Problem:
The string "pixels" may appear in lines of the listing. Report each line where it does.

======== Extracted records ========

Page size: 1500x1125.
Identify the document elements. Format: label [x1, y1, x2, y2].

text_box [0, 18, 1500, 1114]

========
======== Extracted records ========

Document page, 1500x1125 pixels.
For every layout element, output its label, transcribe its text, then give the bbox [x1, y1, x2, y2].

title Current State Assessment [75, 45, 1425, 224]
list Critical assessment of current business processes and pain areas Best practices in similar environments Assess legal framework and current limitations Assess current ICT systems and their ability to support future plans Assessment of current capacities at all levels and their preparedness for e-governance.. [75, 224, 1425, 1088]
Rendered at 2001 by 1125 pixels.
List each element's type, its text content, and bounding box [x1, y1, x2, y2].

========

Response:
Document page, 1500x1125 pixels.
Rendered at 2001 by 1125 pixels.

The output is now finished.